Goal of the exercise:
Your output must be the lines below from the line containing "ring pip: (187, 186)" to the line containing "middle pip: (223, 214)", both lines included, reproduced exactly and without pictures.

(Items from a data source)

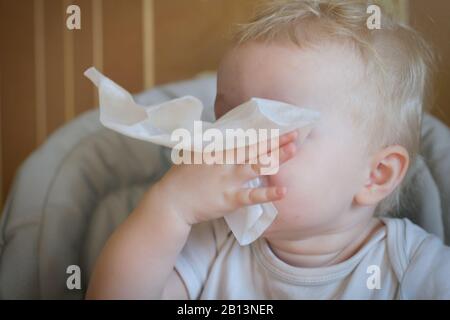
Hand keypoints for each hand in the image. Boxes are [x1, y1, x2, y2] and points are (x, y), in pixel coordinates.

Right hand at [155, 131, 297, 224]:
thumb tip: (219, 131)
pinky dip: (268, 194)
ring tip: (295, 150)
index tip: (280, 124)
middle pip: (255, 148)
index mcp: (218, 150)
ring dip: (277, 158)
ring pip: (257, 166)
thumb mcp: (194, 153)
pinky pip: (252, 196)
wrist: (171, 202)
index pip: (245, 138)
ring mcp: (228, 180)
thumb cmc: (182, 178)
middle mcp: (225, 162)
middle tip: (296, 132)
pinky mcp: (229, 199)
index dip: (263, 131)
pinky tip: (283, 191)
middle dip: (276, 140)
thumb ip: (210, 143)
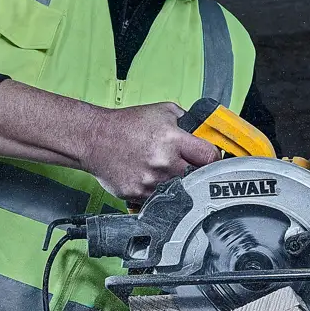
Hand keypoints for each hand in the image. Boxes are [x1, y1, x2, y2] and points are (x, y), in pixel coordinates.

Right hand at [82, 102, 218, 202]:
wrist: (94, 138)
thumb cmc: (126, 125)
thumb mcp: (163, 111)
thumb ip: (187, 122)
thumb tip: (205, 133)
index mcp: (172, 139)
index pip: (209, 156)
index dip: (214, 159)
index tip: (212, 161)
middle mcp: (163, 162)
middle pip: (197, 177)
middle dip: (195, 172)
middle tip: (188, 166)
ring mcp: (150, 181)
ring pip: (179, 190)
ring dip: (176, 183)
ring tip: (163, 169)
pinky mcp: (138, 194)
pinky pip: (159, 198)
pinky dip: (158, 191)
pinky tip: (149, 177)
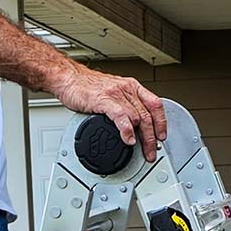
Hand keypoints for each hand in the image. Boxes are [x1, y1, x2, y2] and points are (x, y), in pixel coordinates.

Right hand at [51, 65, 166, 161]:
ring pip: (137, 118)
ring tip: (141, 151)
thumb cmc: (87, 86)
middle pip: (147, 116)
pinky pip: (121, 116)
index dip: (161, 122)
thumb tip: (135, 127)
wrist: (68, 77)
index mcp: (132, 87)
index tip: (162, 137)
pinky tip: (128, 141)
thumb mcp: (113, 94)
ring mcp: (116, 94)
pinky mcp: (104, 100)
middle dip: (152, 138)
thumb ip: (126, 107)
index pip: (155, 104)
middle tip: (152, 153)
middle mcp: (127, 89)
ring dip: (141, 139)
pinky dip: (126, 130)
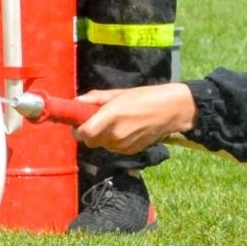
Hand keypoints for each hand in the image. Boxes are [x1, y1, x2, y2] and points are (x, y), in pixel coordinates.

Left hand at [73, 84, 196, 155]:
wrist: (170, 111)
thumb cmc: (144, 97)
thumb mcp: (117, 94)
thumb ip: (94, 99)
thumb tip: (76, 102)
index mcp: (111, 116)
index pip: (84, 133)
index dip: (78, 129)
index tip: (79, 122)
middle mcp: (116, 134)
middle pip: (90, 141)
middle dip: (88, 133)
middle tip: (94, 121)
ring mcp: (123, 145)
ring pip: (101, 145)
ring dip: (101, 137)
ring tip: (114, 123)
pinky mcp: (130, 151)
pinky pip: (113, 148)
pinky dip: (113, 141)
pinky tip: (124, 130)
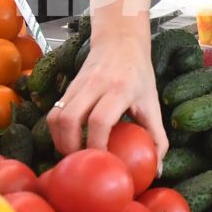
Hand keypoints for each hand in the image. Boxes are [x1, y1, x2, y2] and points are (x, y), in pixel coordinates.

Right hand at [47, 0, 167, 158]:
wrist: (120, 41)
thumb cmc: (139, 75)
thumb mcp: (152, 104)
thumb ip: (158, 137)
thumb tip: (157, 170)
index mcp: (119, 89)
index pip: (100, 120)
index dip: (97, 145)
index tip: (103, 162)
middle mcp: (94, 85)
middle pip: (69, 119)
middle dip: (70, 147)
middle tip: (82, 163)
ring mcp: (77, 85)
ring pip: (56, 116)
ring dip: (59, 141)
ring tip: (73, 155)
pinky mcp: (67, 87)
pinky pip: (54, 112)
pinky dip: (56, 131)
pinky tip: (67, 141)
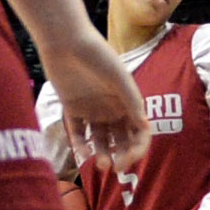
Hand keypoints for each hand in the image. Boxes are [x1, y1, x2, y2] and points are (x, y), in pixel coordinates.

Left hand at [53, 41, 148, 165]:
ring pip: (100, 140)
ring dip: (102, 154)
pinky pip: (77, 132)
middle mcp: (112, 108)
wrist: (65, 40)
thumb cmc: (97, 54)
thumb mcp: (118, 77)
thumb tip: (144, 126)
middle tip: (115, 168)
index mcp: (128, 102)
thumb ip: (131, 101)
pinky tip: (83, 153)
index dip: (138, 149)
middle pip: (121, 140)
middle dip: (122, 156)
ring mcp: (92, 110)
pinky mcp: (72, 109)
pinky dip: (80, 144)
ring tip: (101, 165)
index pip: (140, 132)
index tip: (130, 160)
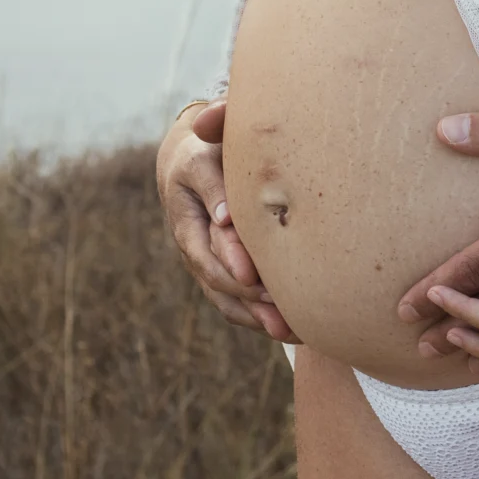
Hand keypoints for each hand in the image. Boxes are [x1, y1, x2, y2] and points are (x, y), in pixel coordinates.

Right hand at [156, 101, 296, 342]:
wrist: (193, 158)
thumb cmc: (208, 148)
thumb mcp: (205, 156)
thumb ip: (214, 181)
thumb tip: (226, 219)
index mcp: (189, 214)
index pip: (208, 244)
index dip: (230, 260)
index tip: (251, 275)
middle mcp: (194, 243)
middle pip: (218, 278)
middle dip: (248, 298)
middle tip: (279, 312)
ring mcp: (206, 259)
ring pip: (226, 297)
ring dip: (256, 316)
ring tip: (289, 330)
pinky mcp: (222, 268)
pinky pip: (234, 302)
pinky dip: (258, 317)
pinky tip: (289, 329)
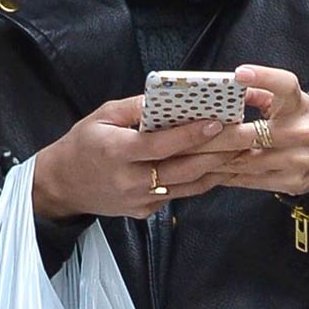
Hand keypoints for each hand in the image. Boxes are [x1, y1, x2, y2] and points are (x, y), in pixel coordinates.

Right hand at [32, 97, 227, 221]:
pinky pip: (179, 195)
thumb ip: (137, 107)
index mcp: (117, 153)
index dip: (191, 134)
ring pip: (187, 186)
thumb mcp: (103, 116)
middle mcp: (130, 181)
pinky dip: (200, 181)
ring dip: (217, 168)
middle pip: (183, 168)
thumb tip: (171, 97)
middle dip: (217, 152)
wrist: (62, 186)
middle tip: (245, 137)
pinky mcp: (145, 212)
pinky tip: (219, 166)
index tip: (217, 121)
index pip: (161, 145)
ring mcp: (139, 200)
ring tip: (241, 151)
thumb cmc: (83, 144)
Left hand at [155, 65, 308, 198]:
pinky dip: (225, 175)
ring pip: (244, 161)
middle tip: (183, 134)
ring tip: (184, 156)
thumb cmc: (305, 121)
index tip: (239, 73)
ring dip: (212, 159)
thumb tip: (224, 88)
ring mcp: (296, 161)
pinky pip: (249, 180)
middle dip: (213, 136)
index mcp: (299, 105)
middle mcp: (300, 132)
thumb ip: (260, 93)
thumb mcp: (291, 101)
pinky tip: (204, 171)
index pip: (284, 86)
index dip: (263, 78)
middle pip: (249, 134)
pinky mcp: (291, 182)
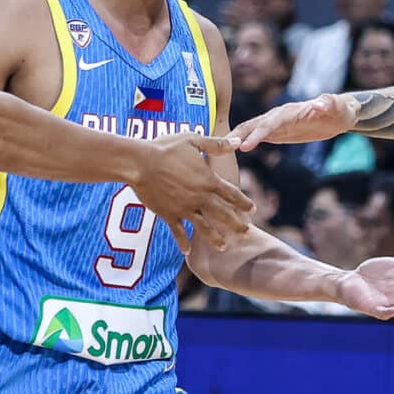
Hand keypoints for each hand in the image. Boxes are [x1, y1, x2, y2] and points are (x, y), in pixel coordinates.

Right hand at [128, 135, 252, 244]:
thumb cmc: (166, 148)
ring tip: (223, 247)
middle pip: (223, 214)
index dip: (243, 202)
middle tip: (247, 233)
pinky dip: (183, 242)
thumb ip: (216, 144)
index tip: (253, 210)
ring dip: (215, 238)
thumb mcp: (193, 141)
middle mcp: (199, 197)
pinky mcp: (169, 214)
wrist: (141, 163)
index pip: (231, 194)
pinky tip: (187, 252)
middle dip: (236, 225)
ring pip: (204, 227)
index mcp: (208, 180)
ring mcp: (184, 208)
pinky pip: (178, 232)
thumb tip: (238, 142)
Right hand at [228, 93, 356, 150]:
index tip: (245, 145)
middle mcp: (280, 116)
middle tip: (222, 146)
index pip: (270, 122)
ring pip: (252, 129)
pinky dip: (244, 141)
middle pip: (254, 124)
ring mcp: (277, 123)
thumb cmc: (341, 109)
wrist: (340, 114)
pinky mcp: (278, 132)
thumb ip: (328, 103)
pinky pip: (257, 136)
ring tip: (220, 148)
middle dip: (239, 134)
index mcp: (291, 111)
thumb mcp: (338, 107)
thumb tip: (321, 103)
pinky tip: (233, 150)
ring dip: (237, 137)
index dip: (257, 133)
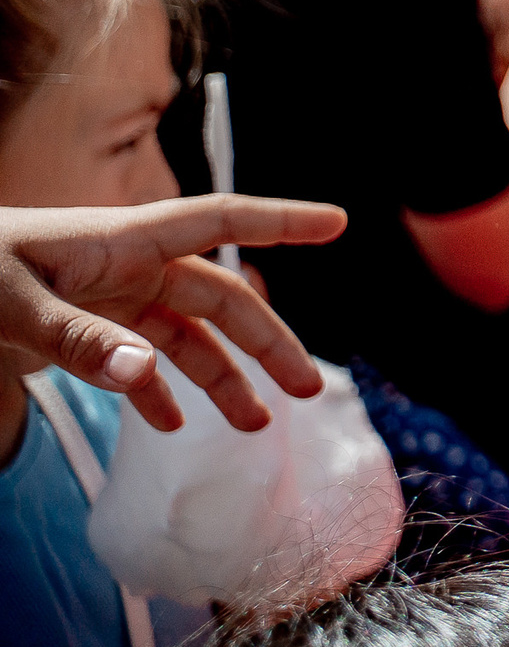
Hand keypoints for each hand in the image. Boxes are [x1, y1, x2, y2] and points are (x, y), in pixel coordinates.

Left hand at [0, 196, 345, 430]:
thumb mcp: (10, 305)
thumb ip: (79, 340)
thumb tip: (147, 374)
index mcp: (122, 243)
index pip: (219, 222)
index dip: (281, 220)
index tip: (338, 223)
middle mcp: (127, 267)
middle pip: (217, 299)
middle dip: (268, 342)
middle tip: (307, 388)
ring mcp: (107, 299)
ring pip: (186, 336)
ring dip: (223, 377)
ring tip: (256, 423)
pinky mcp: (82, 330)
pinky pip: (140, 361)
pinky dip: (160, 393)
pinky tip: (174, 425)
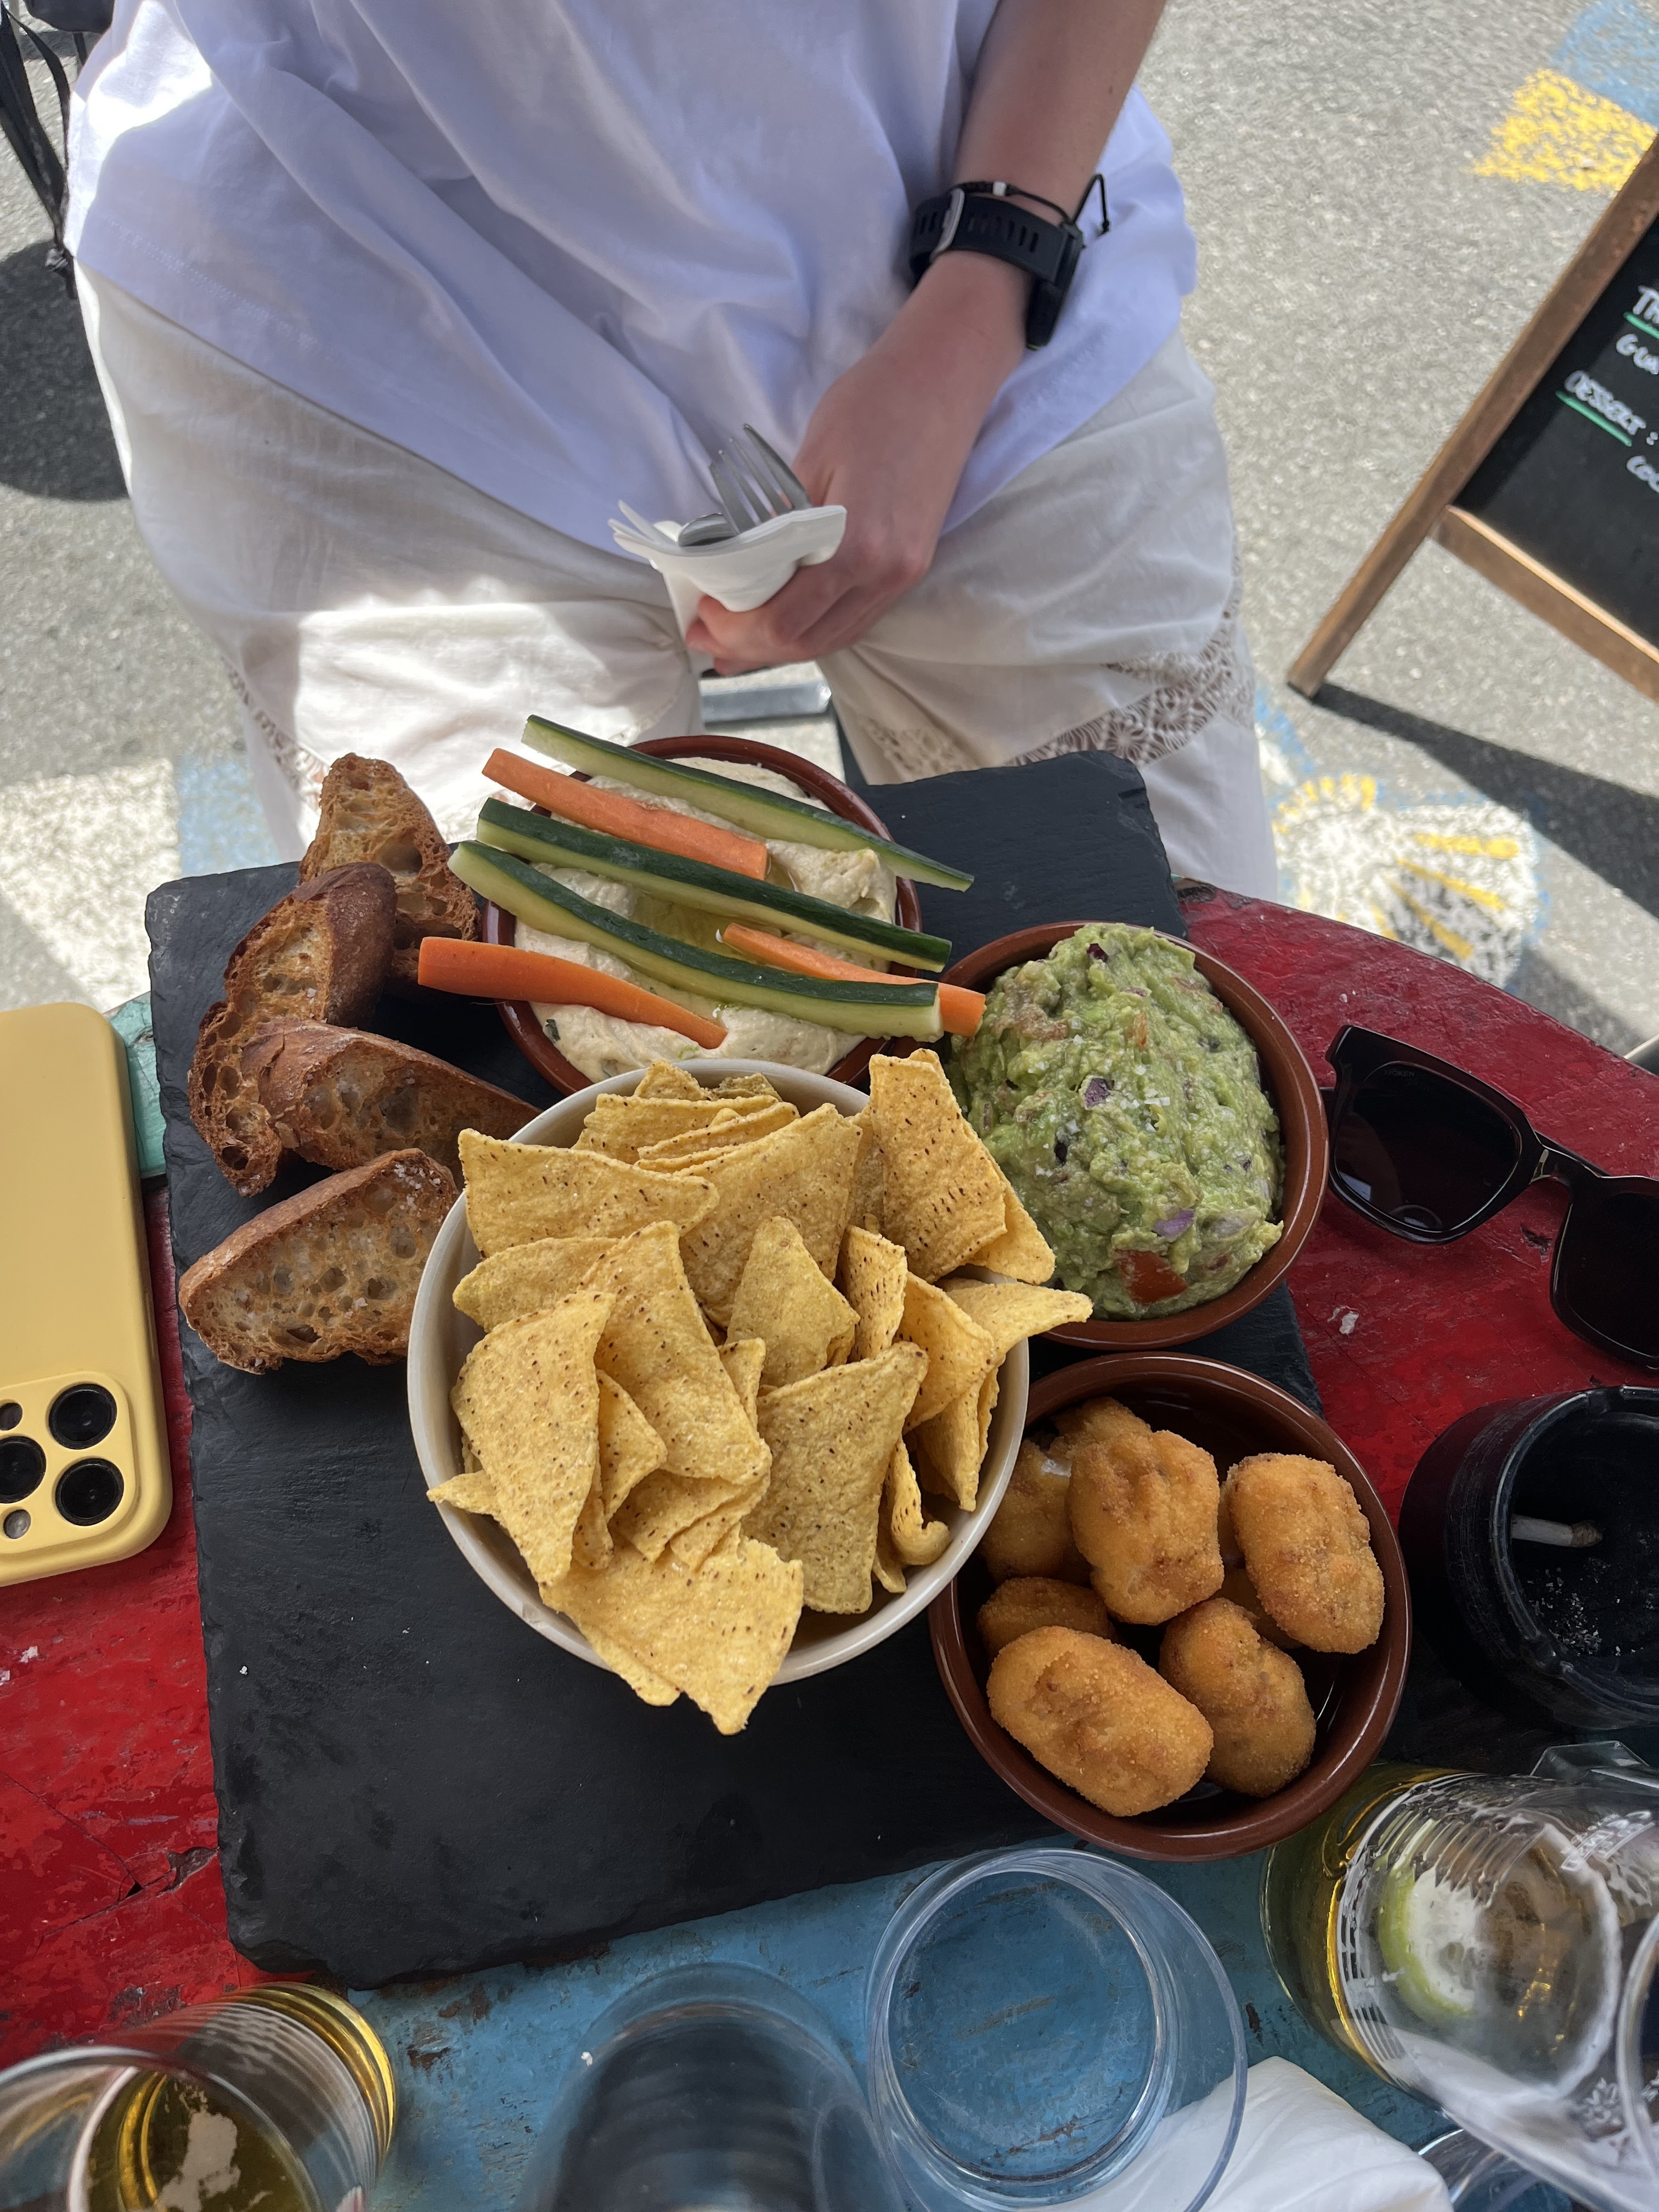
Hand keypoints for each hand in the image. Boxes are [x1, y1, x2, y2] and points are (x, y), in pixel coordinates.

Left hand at [684, 254, 1027, 671]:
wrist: (944, 378)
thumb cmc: (874, 403)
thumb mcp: (809, 458)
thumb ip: (776, 525)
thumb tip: (736, 572)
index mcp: (858, 546)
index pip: (785, 619)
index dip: (735, 629)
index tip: (702, 614)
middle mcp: (887, 574)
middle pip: (806, 642)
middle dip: (749, 648)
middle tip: (704, 637)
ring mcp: (904, 576)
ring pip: (832, 639)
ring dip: (779, 646)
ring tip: (734, 641)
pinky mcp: (911, 568)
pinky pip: (854, 619)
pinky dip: (812, 628)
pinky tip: (781, 623)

Written answer:
ring pip: (187, 186)
thumb mcp: (103, 116)
middle mcp: (130, 181)
pinky dip: (200, 181)
ring dip: (217, 168)
middle pip: (183, 168)
thumb tip: (171, 97)
middle dip: (217, 152)
wrist: (62, 186)
middle tip: (245, 137)
pinky mcp: (145, 212)
pinky tip: (219, 166)
index tip: (217, 121)
index pip: (161, 145)
ring mcp: (139, 200)
ring tip: (241, 151)
thumb cmc: (83, 144)
Left hand at [155, 65, 308, 198]:
pinky dip: (225, 175)
ring pip: (244, 161)
middle tip: (183, 134)
ring tip: (184, 156)
thumb cmc: (305, 121)
index tip: (239, 73)
ring dip: (212, 159)
thumb tip: (224, 88)
ring mcp: (296, 161)
pinky pip: (249, 180)
middle dip: (213, 136)
index mcp: (299, 105)
middle mcp: (300, 132)
thumb ip: (260, 93)
thumb mcp: (291, 101)
pinky tip: (204, 171)
index pip: (284, 86)
index dip: (263, 78)
middle pip: (249, 134)
pinky mcp: (291, 182)
Hand keypoints for each hand in the image. Boxes are [x1, y1, x2, y2] and points are (x, y), in pixel coordinates.

Right hand at [128, 135, 252, 244]:
thumb cmc: (166, 148)
ring tip: (223, 247)
middle pip: (223, 214)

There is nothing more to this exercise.